Nicht jede Borderline-Persönlichkeit leidet unter allen Symptomen und die Symptome können bei jedem Betroffenen andere Ausprägungen annehmen.

Autoaggressives Verhalten

Eine gegen sich gerichtete Form der Aggressivität mit Beschädigungen an sich selbst wird als Selbstverletzung bezeichnet. Dazu zählen

  • "offene" Verletzungen wie Schnitte (von oberflächlich bis tief), Kratzen und ständiges Aufkratzen von Wunden, exzessives Nägelkauen und Nagelbettreißen und
  • weitere Selbstverletzungen wie das Ausreißen der Körperbehaarung, Schlagen des Kopfes gegen harte Oberflächen und selbst hervorgerufene Blutergüsse durch Schläge.

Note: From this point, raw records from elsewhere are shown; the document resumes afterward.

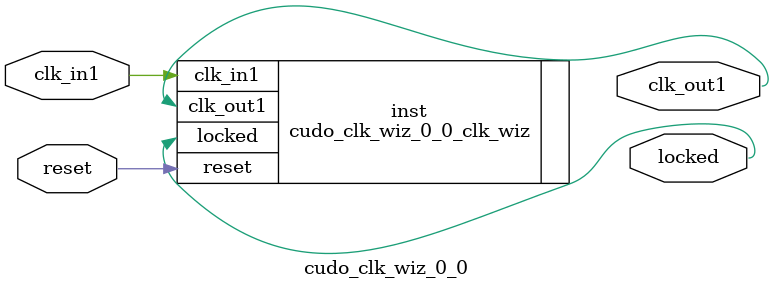
<source format=v>


`timescale 1ps/1ps

(* CORE_GENERATION_INFO = "cudo_clk_wiz_0_0,clk_wiz_v5_3_3_0,{component_name=cudo_clk_wiz_0_0,use_phase_alignment=true,use_min_o_jitter=false,use_max_i_jitter=false,use_dyn_phase_shift=false,use_inclk_switchover=false,use_dyn_reconfig=false,enable_axi=0,feedback_source=FDBK_AUTO,PRIMITIVE=MMCM,num_out_clk=1,clkin1_period=8.0,clkin2_period=10.0,use_power_down=false,use_reset=true,use_locked=true,use_inclk_stopped=false,feedback_type=SINGLE,CLOCK_MGR_TYPE=NA,manual_override=false}" *)

module cudo_clk_wiz_0_0 
 (
  // Clock out ports
  output        clk_out1,
  // Status and control signals
  input         reset,
  output        locked,
 // Clock in ports
  input         clk_in1
 );

  cudo_clk_wiz_0_0_clk_wiz inst
  (
  // Clock out ports  
  .clk_out1(clk_out1),
  // Status and control signals               
  .reset(reset), 
  .locked(locked),
 // Clock in ports
  .clk_in1(clk_in1)
  );

endmodule

</source>
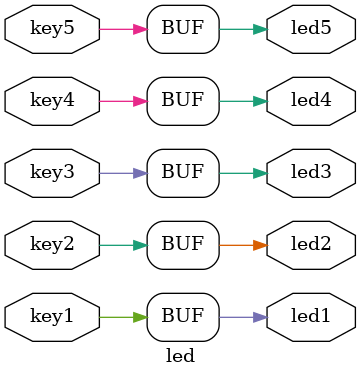
<source format=v>
module led(
input key1,
input key2,
input key3,
input key4,
input key5,
output led1,
output led2,
output led3,
output led4,
output led5
    );
	 
	 assign led1=key1;
	 assign led2=key2;
	 assign led3=key3;
	 assign led4=key4;
	 assign led5=key5;


endmodule
</source>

Auch Essstörungen und das exzessive Betreiben von Sport gehören zur Selbstverletzung. Sie wird oft eingesetzt um innere Spannungen abzubauen oder auch als ein Ruf nach Hilfe.

Tipps zur Hilfe und Selbsthilfe

Menschen mit Borderline-Erleben neigen zu starken Gefühlen, die sie nicht kontrollieren können. Vor allem Freunde und Angehörige wissen oft nicht, wie sie sich in Krisenzeiten verhalten sollen. Ihnen und Betroffenen werden auf der Internetseite www.borderline-plattform.de nicht nur viele Informationen angeboten, sondern auch Adressen von Selbsthilfegruppen und sehr praxisnahe Tipps, wie Krisen bewältigt werden können.